In this case, petitioner has not met the burden imposed by the statute. The witness, who had long experience with customs matters, certainly must have been thoroughly familiar with the duty of petitioner, as entrant of the present merchandise, to inform itself as to the correctness of representations concerning the value of the merchandise. See R. W. Gresham v. United States, 27 C. C. P. A. *241(Customs) 106, C. A. D. 70. The entry in question was made without any attempt to obtain information from the appraiser or any other customs official. Furthermore, the allegations made by petitioner in the affidavit, said exhibit A, were not consistent with knowledge possessed by the witness concerning the origin and subsequent disposition of the merchandise. On that point, we quote from the testimony elicited through questioning by the court and reading as follows:
Chief Judge Oliver: Why did you consider this to be American goods returned, if it is not, as this affidavit says, a manufacture of the United States, and that word “manufacture” is not part of the printed form? It was filled in by your firm and under your supervision?
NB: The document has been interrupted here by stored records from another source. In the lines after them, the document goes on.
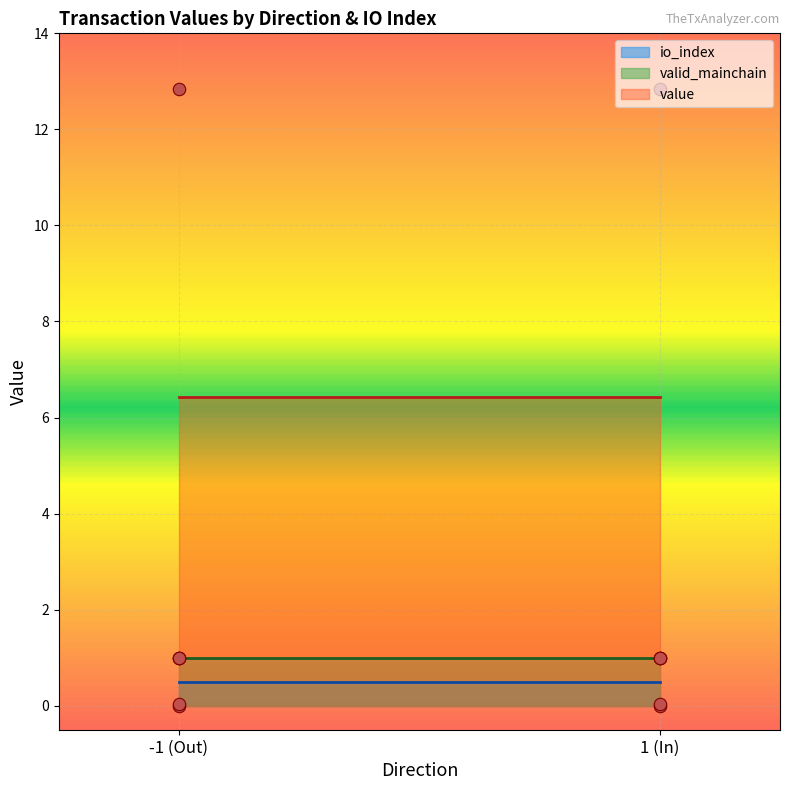

Which series contains the lowest Y value?

io_index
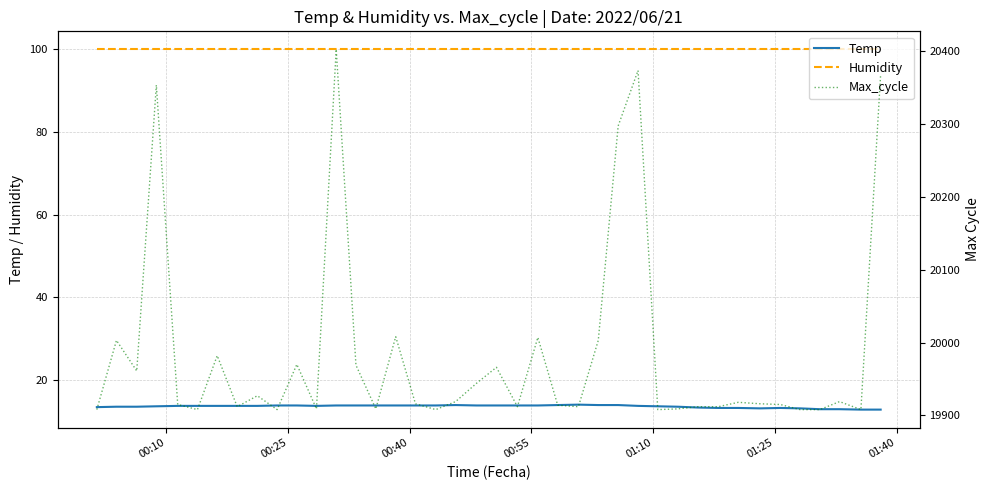

True or false: Temp and Humidity cross at least once.

False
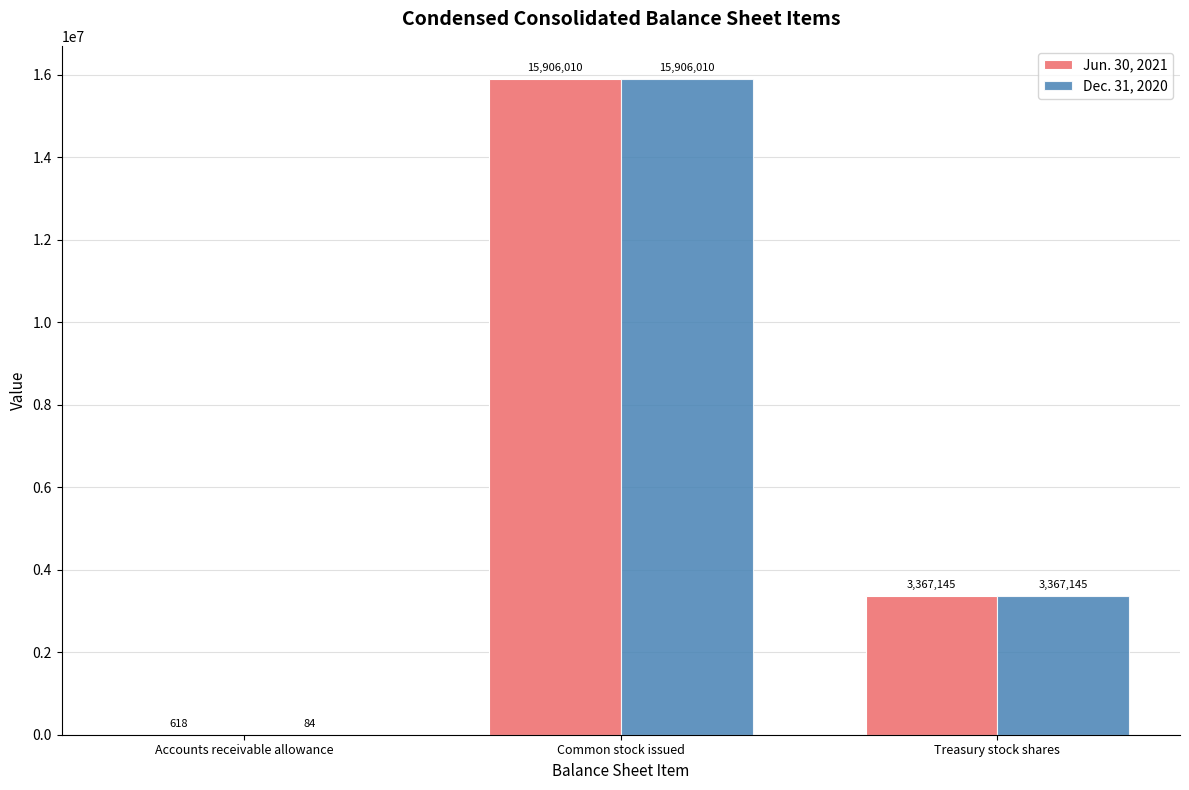

Which category has the highest value across all series?

Common stock issued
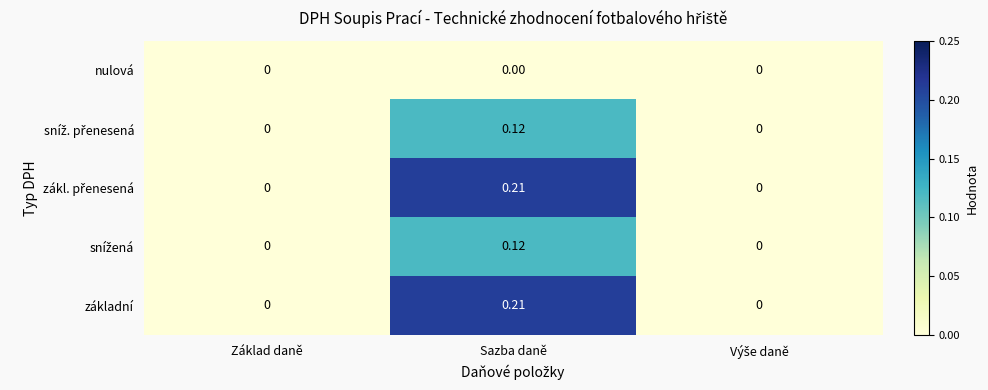

At which category is the sum across all series the highest?

Sazba daně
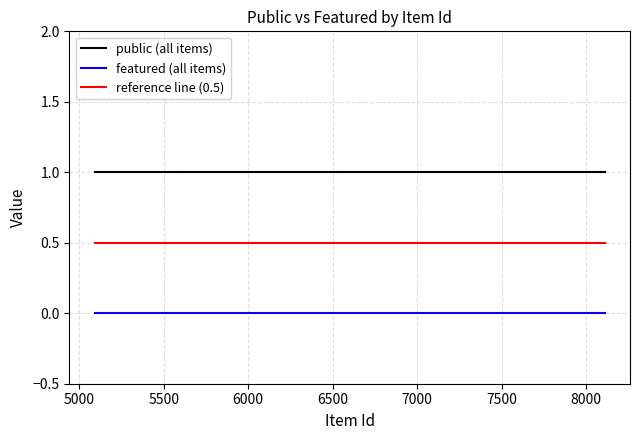

True or false: public and featured cross at least once.

False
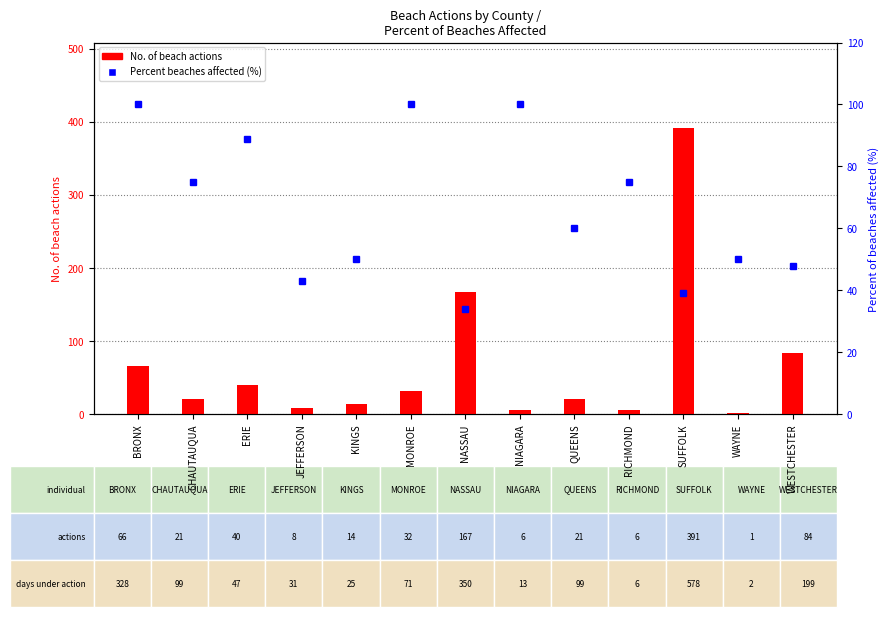

What is the total value across all series at JEFFERSON?

50.9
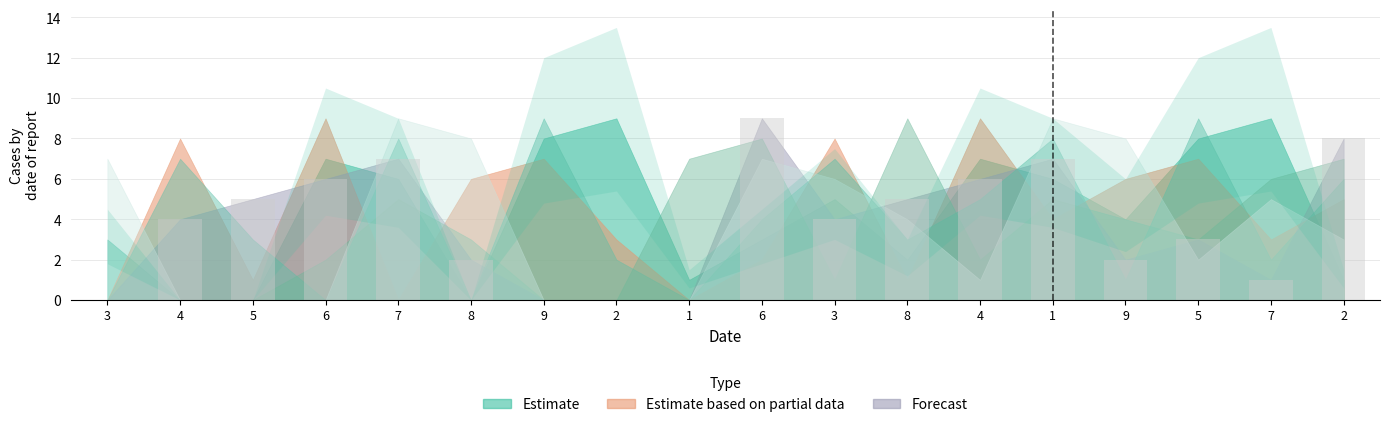

Reading left to right, list all the values displayed in this chart.

col_5: 3=3	4=0	5=0	6=7	7=6	8=0	9=8	2=9	1=1	6=3	3=5	8=2	4=7	1=6	9=4	5=8	7=9	2=1
col_8: 3=0	4=8	5=1	6=9	7=0	8=6	9=7	2=3	1=0	6=2	3=8	8=1	4=9	1=4	9=6	5=7	7=3	2=5
col_2: 3=0	4=4	5=5	6=6	7=7	8=2	9=0	2=0	1=0	6=9	3=4	8=5	4=6	1=7	9=2	5=3	7=1	2=8
col_7: 3=0	4=7	5=3	6=0	7=8	8=0	9=9	2=2	1=0	6=4	3=7	8=3	4=5	1=8	9=1	5=9	7=2	2=6
col_6: 3=0	4=0	5=0	6=2	7=5	8=3	9=0	2=0	1=7	6=8	3=1	8=9	4=2	1=5	9=4	5=3	7=6	2=7
col_4: 3=7	4=0	5=0	6=0	7=9	8=8	9=0	2=0	1=0	6=7	3=6	8=4	4=1	1=9	9=8	5=2	7=5	2=3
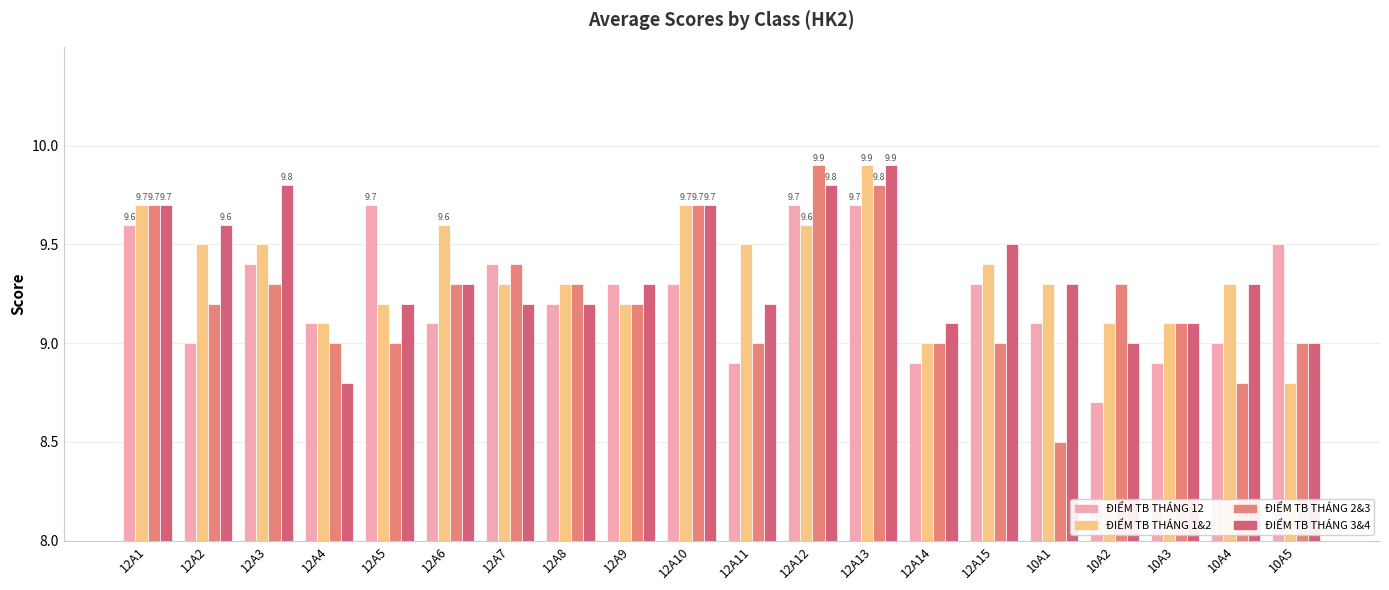

Count the number of categories in the chart.

20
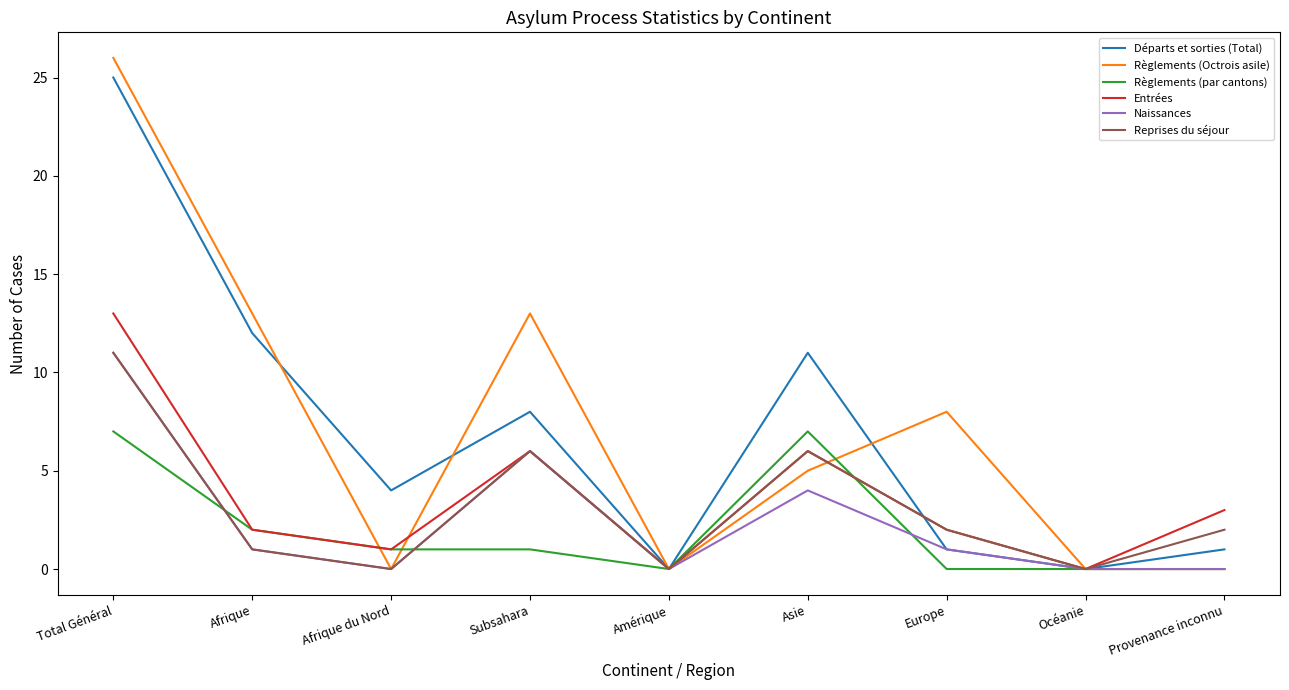

How many lines are shown in the chart?

6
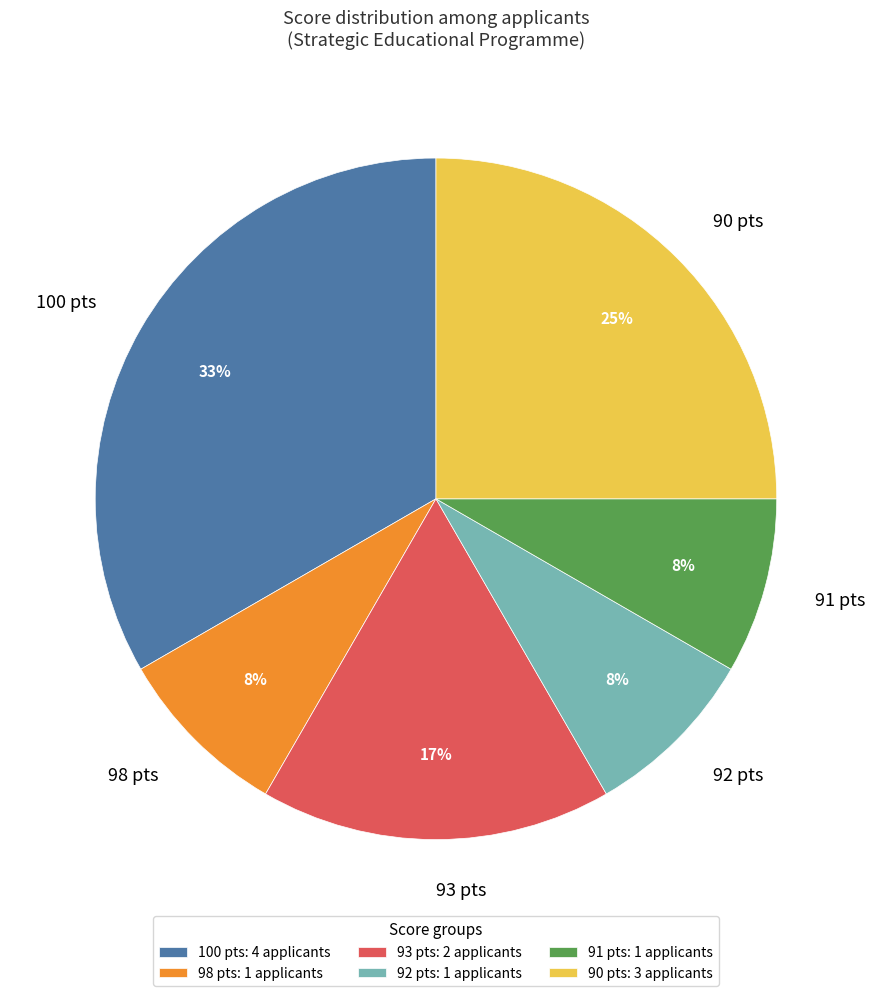

To the nearest percent, what portion does 98 pts represent?

8%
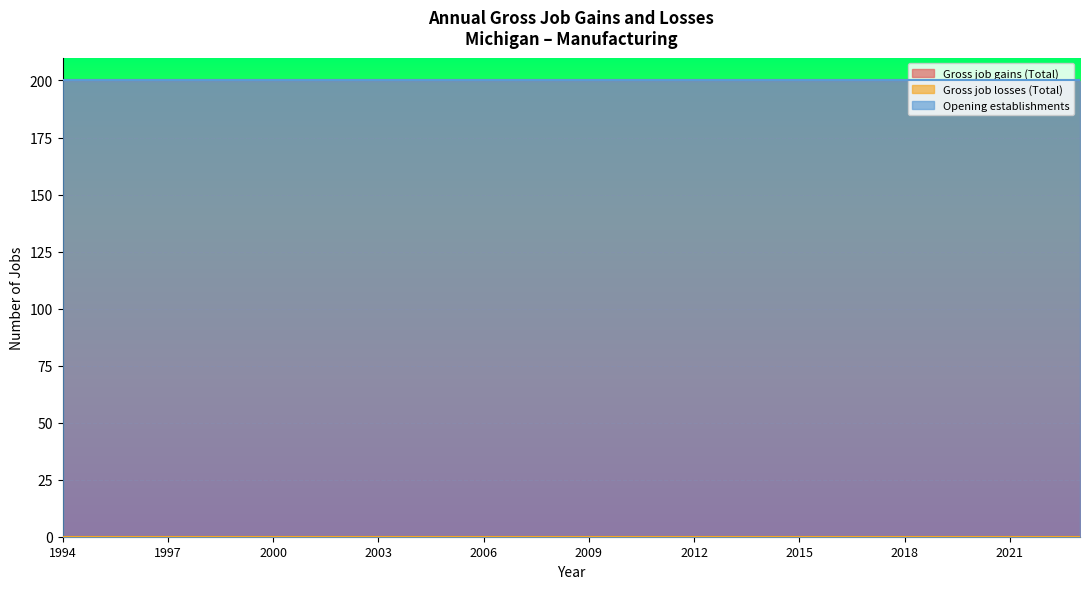

True or false: Gross job gains (Total) and Opening establishments cross at least once.

False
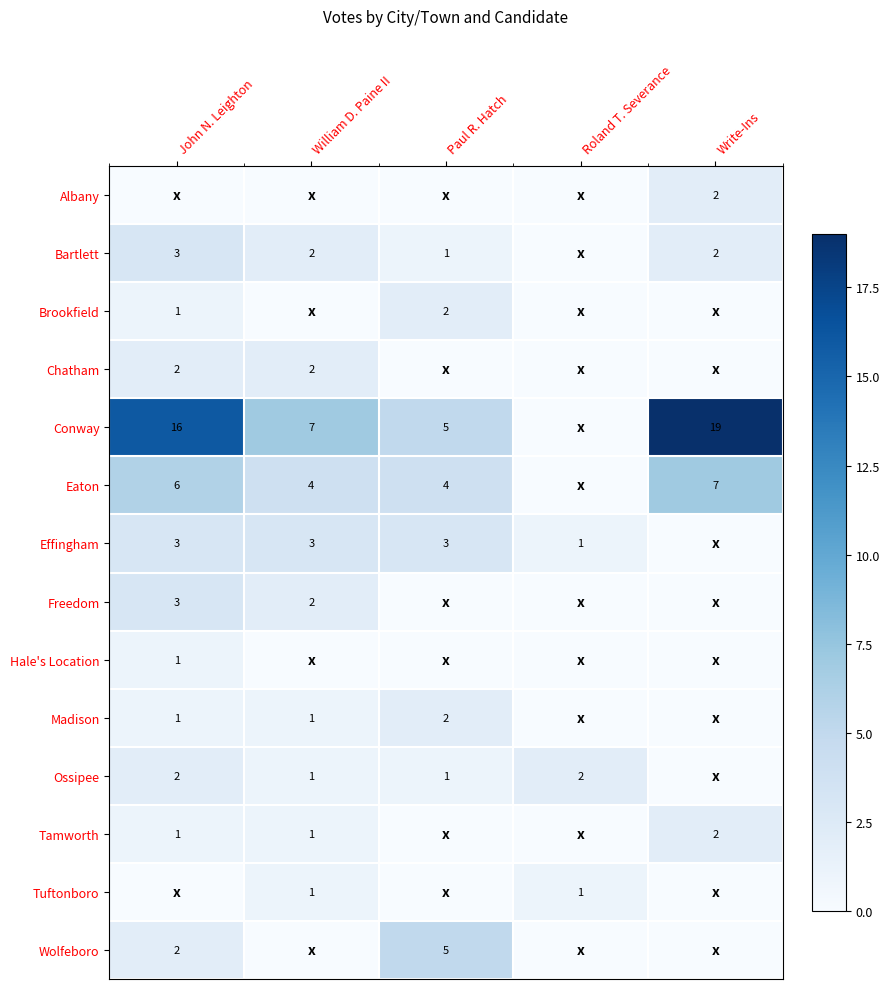

What is the difference between the highest and lowest values at Paul R. Hatch?

5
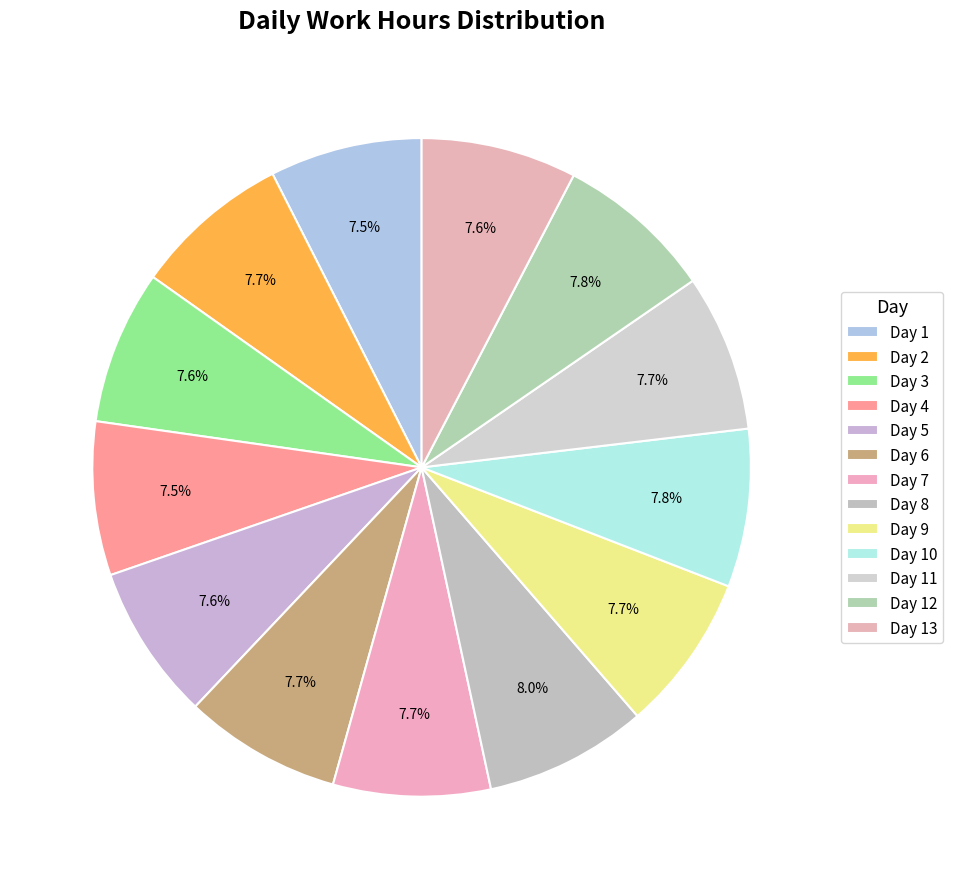

What percentage do Day 8 and Day 2 together represent?

15.7%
The Witness: That is right.
Chief Judge Olives: And in the blank space where “manufacture” is written in, underneath it says “Growth, production, or manufacture”, is that correct?
The Witness: Correct.
Chief Judge Oliver: Which would indicate that the merchandise referred to was either the growth, manufacture or product of the United States?
The Witness: That is right.
Chief Judge Oliver: Which this merchandise was not?
The Witness: No.
Chief Judge Oliver: And you knew that it was not?
The Witness: That is the error in this affidavit.
Chief Judge Oliver: You knew the fact to be it was French merchandise when this affidavit was executed?
The Witness: Yes.
In view of the foregoing admissions by the witness, it is not unfair to say that the witness had reasonable grounds to believe that the value stated on entry was questionable, and that a reasonable inquiry would have developed the true status of the merchandise with its proper value. “The mere fact that an article is claimed to be entitled to free entry is not an excuse for failure to ascertain its correct value,” W. R. Zanes & Co. of La., Inc. v. United States, 29 Cust. Ct. 352, Abstract 56807. We quote with approval from the case of Vietor & Achelis v. United States, 14 Ct. Cust. Appls. 13, T. D. 41529, wherein the court said that “when there are facts and circumstances which would put a reasonably prudent business man on inquiry as to whether the invoice value was not less than the foreign or export value of the goods in the principal markets of the country of exportation and he makes entry without such inquiry, then he represents as true that which he has no good reason to believe to be true. If that representation be false, he is legally chargeable with a misrepresentation of fact which precludes the relief accorded by section 489, Tariff Act of 1922 [now section 489 of the Tariff Act of 1930].”
On the basis of the present record, and for the reasons hereinabove set forth, we hold that petitioner failed to meet the requirements of section 489 essential to obtain remission of the additional duties applied for. The petition is, therefore, denied and judgment will be rendered accordingly.